| Consigne |
Dans l'article sur le nouveau directeur musical de l'Orchestre symphonique de Québec, qui a voté pour choisir ce chef ?

| Extrait du document |
□ □ □ □ □ □ □
Au terme d’un minutieux processus de sélection qui aura duré trois ans, l’identité de celui qui dirigera désormais l’Orchestre symphonique de Québec, en remplacement de Yoav Talmi, a enfin été dévoilée en décembre dernier. Son nom : Fabien Gabel. Sa nationalité : française. Son âge : 36 ans. Portrait d’un candidat idéal.
De toute évidence, la directrice générale de l’OSQ, Sophie Galaise, était fière, voire soulagée de pouvoir enfin présenter aux gens de Québec son nouveau directeur musical, qu’elle n’hésite pas à qualifier de « perle rare ». Et ce n’est pas seulement elle qui le dit, mais tous ceux et celles qui ont voté pour leur futur chef, soit les musiciens de l’Orchestre eux-mêmes. C’est ce qu’on appelle un processus démocratique, qui s’est déroulé dans le plus grand des secrets. « À l’aide d’un comité composé de 10 professionnels québécois venant de différents horizons, nous avons d’abord dressé un profil du candidat idéal, explique Mme Galaise. Puis nous avons dressé une liste des candidats retenus sur la scène internationale, pour ensuite les inviter à venir diriger l’OSQ. Au terme de leur performance, tous ont été évalués par les membres de l’Orchestre. Fabien Gabel est le seul parmi eux à n’avoir essuyé aucun refus et à avoir obtenu une note bien au-dessus de la moyenne ! » Plutôt flatteur pour une recrue…
Maestro Fabien Gabel
Mais quels étaient ces critères exactement ? «
Au-delà des compétences et des connaissances du candidat, nous recherchions quelqu’un qui comprenait bien son rôle dans une organisation comme la nôtre, qui désirait s’intégrer dans la communauté, qui soit un joueur d’équipe et un bon communicateur, capable d’interagir avec les médias et le public », poursuit la directrice générale. Le facteur de la langue a donc joué en la faveur de Fabien Gabel, mais, au départ, il fallait que ce petit quelque chose d’intangible opère : la chimie. Sans elle, rien n’aurait été possible. D’ailleurs, lors de la conférence de presse, qui a eu lieu à l’hôtel de ville le 1er décembre dernier, Fabien Gabel a su charmer son auditoire en invitant les gens à l’appeler par son prénom plutôt que par maestro, dépoussiérant du même coup l’image quelque peu rigide et inaccessible que l’on se fait des chefs d’orchestre. Doté d’humilité, de simplicité et, avouons-le, d’une belle apparence, Fabien Gabel saura certainement répondre aux trois objectifs que vise l’OSQ : être accessible, être innovant et conserver le niveau d’excellence. Permettra-t-il d’augmenter le nombre d’abonnés qui, déjà, a connu une nette amélioration au cours de la dernière année, et ce, auprès de toutes les générations ? Si l’on en juge par son attitude, ouverte aux suggestions des musiciens de l’Orchestre et à l’écoute de la population elle-même, le succès est quasi garanti.
□ □ □ □ □ □ □
| Entrées fournies |
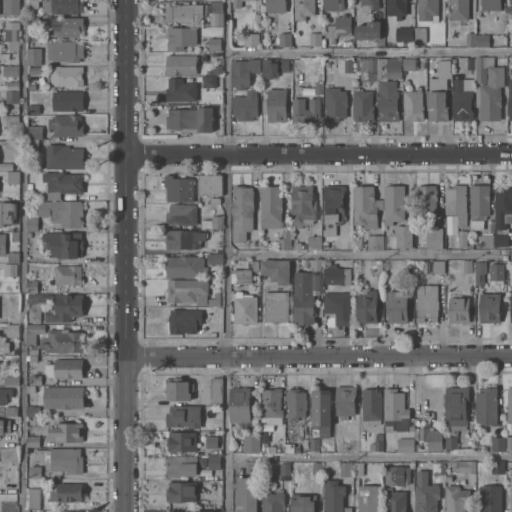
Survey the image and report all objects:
building: (180, 0)
building: (369, 2)
building: (236, 3)
building: (237, 3)
building: (334, 4)
building: (511, 4)
building: (276, 5)
building: (334, 5)
building: (367, 5)
building: (491, 5)
building: (491, 5)
building: (62, 6)
building: (67, 6)
building: (276, 6)
building: (11, 7)
building: (12, 7)
building: (396, 7)
building: (397, 8)
building: (303, 9)
building: (304, 9)
building: (458, 9)
building: (427, 10)
building: (428, 10)
building: (459, 10)
building: (184, 13)
building: (186, 13)
building: (217, 14)
building: (258, 19)
building: (360, 20)
building: (217, 21)
building: (66, 26)
building: (67, 26)
building: (340, 26)
building: (32, 27)
building: (12, 30)
building: (369, 30)
building: (404, 33)
building: (11, 34)
building: (404, 34)
building: (420, 34)
building: (421, 34)
building: (182, 37)
building: (181, 38)
building: (252, 39)
building: (252, 39)
building: (285, 39)
building: (285, 39)
building: (315, 39)
building: (316, 39)
building: (471, 40)
building: (478, 40)
building: (483, 40)
building: (215, 44)
building: (13, 45)
building: (65, 51)
building: (66, 51)
road: (368, 54)
building: (33, 56)
building: (35, 56)
building: (204, 58)
building: (186, 63)
building: (471, 63)
building: (369, 64)
building: (409, 64)
building: (181, 65)
building: (394, 65)
building: (345, 66)
building: (348, 66)
building: (270, 67)
building: (275, 67)
building: (13, 68)
building: (370, 68)
building: (394, 68)
building: (444, 68)
building: (483, 68)
building: (35, 70)
building: (36, 70)
building: (9, 71)
building: (243, 72)
building: (244, 72)
building: (212, 73)
building: (68, 75)
building: (67, 76)
building: (209, 81)
building: (210, 81)
building: (13, 85)
building: (319, 87)
building: (488, 87)
building: (181, 90)
building: (182, 90)
building: (439, 93)
building: (491, 94)
building: (12, 96)
building: (12, 96)
building: (510, 98)
building: (462, 99)
building: (510, 99)
building: (68, 100)
building: (68, 100)
building: (388, 100)
building: (388, 101)
building: (462, 102)
building: (335, 104)
building: (336, 104)
building: (246, 105)
building: (276, 105)
building: (277, 105)
building: (363, 105)
building: (363, 105)
building: (413, 105)
building: (414, 105)
building: (437, 105)
building: (245, 106)
building: (34, 109)
building: (306, 110)
building: (306, 110)
building: (190, 119)
building: (193, 119)
building: (12, 122)
building: (66, 125)
building: (67, 125)
building: (35, 132)
building: (35, 132)
building: (12, 144)
building: (33, 145)
road: (318, 153)
building: (64, 157)
building: (66, 157)
building: (6, 166)
building: (14, 177)
building: (63, 184)
building: (63, 184)
building: (210, 184)
building: (210, 184)
building: (30, 186)
building: (179, 189)
building: (180, 189)
building: (427, 199)
building: (215, 200)
building: (427, 200)
building: (480, 202)
building: (394, 203)
building: (394, 203)
building: (457, 203)
building: (333, 204)
building: (302, 205)
building: (305, 206)
building: (364, 206)
building: (366, 206)
building: (479, 206)
building: (502, 206)
building: (271, 207)
building: (272, 207)
building: (333, 207)
building: (243, 208)
building: (62, 212)
building: (242, 212)
building: (457, 212)
building: (8, 213)
building: (8, 213)
building: (58, 213)
building: (503, 213)
building: (182, 214)
building: (182, 214)
building: (214, 222)
building: (329, 229)
building: (15, 236)
building: (404, 236)
building: (404, 236)
building: (434, 238)
building: (435, 238)
building: (184, 239)
building: (184, 239)
building: (284, 240)
building: (463, 240)
building: (487, 240)
building: (486, 241)
building: (375, 242)
building: (376, 242)
building: (64, 243)
building: (3, 244)
building: (63, 244)
building: (308, 244)
building: (2, 245)
road: (368, 254)
road: (23, 256)
road: (125, 256)
road: (225, 256)
building: (12, 257)
building: (13, 257)
building: (214, 258)
building: (215, 258)
building: (184, 266)
building: (186, 266)
building: (377, 266)
building: (438, 266)
building: (439, 266)
building: (467, 266)
building: (468, 266)
building: (293, 267)
building: (480, 267)
building: (277, 270)
building: (277, 270)
building: (11, 271)
building: (481, 272)
building: (497, 272)
building: (497, 272)
building: (10, 273)
building: (244, 274)
building: (68, 275)
building: (68, 275)
building: (241, 276)
building: (337, 276)
building: (337, 276)
building: (32, 286)
building: (186, 289)
building: (454, 289)
building: (189, 292)
building: (306, 293)
building: (305, 296)
building: (214, 302)
building: (427, 302)
building: (427, 302)
building: (367, 305)
building: (59, 306)
building: (276, 306)
building: (338, 306)
building: (367, 306)
building: (398, 306)
building: (36, 307)
building: (277, 307)
building: (338, 307)
building: (398, 307)
building: (490, 307)
building: (511, 307)
building: (65, 308)
building: (245, 308)
building: (459, 308)
building: (490, 308)
building: (246, 309)
building: (459, 310)
building: (511, 317)
building: (184, 320)
building: (184, 321)
building: (36, 328)
building: (12, 330)
building: (13, 330)
building: (33, 333)
building: (63, 341)
building: (64, 341)
building: (4, 344)
building: (4, 345)
building: (33, 351)
road: (318, 353)
building: (65, 368)
building: (65, 368)
building: (36, 380)
building: (12, 381)
building: (180, 389)
building: (178, 390)
building: (217, 390)
building: (217, 391)
building: (5, 394)
building: (5, 395)
building: (63, 397)
building: (64, 397)
building: (345, 400)
building: (346, 400)
building: (240, 404)
building: (241, 404)
building: (296, 404)
building: (296, 404)
building: (371, 404)
building: (372, 405)
building: (456, 405)
building: (510, 405)
building: (272, 406)
building: (272, 406)
building: (486, 406)
building: (487, 406)
building: (396, 409)
building: (33, 410)
building: (11, 411)
building: (12, 411)
building: (397, 411)
building: (321, 412)
building: (322, 412)
building: (458, 415)
building: (184, 417)
building: (184, 417)
building: (5, 425)
building: (5, 426)
building: (65, 432)
building: (66, 432)
building: (416, 434)
building: (432, 438)
building: (432, 438)
building: (33, 441)
building: (182, 441)
building: (182, 441)
building: (212, 442)
building: (212, 442)
building: (251, 442)
building: (377, 442)
building: (450, 442)
building: (451, 442)
building: (251, 443)
building: (501, 443)
building: (510, 443)
building: (315, 444)
building: (406, 444)
building: (498, 444)
building: (405, 445)
building: (265, 446)
building: (418, 446)
building: (290, 447)
road: (368, 458)
building: (60, 459)
building: (64, 459)
building: (214, 462)
building: (214, 462)
building: (181, 465)
building: (182, 465)
building: (464, 466)
building: (464, 466)
building: (498, 466)
building: (317, 467)
building: (438, 467)
building: (439, 467)
building: (498, 467)
building: (346, 468)
building: (359, 468)
building: (346, 469)
building: (285, 471)
building: (36, 472)
building: (285, 473)
building: (395, 473)
building: (397, 475)
building: (510, 488)
building: (70, 491)
building: (182, 491)
building: (182, 491)
building: (68, 492)
building: (425, 493)
building: (426, 493)
building: (247, 494)
building: (247, 494)
building: (511, 494)
building: (334, 496)
building: (34, 497)
building: (335, 497)
building: (34, 498)
building: (368, 498)
building: (369, 498)
building: (490, 498)
building: (491, 498)
building: (456, 499)
building: (457, 499)
building: (396, 501)
building: (396, 501)
building: (272, 502)
building: (273, 502)
building: (302, 503)
building: (304, 503)
building: (47, 510)
building: (70, 511)
building: (179, 511)
building: (180, 511)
□ □ □ □ □ □ □
| Réponse finale |
Les musiciens de l'Orchestre eux-mêmes.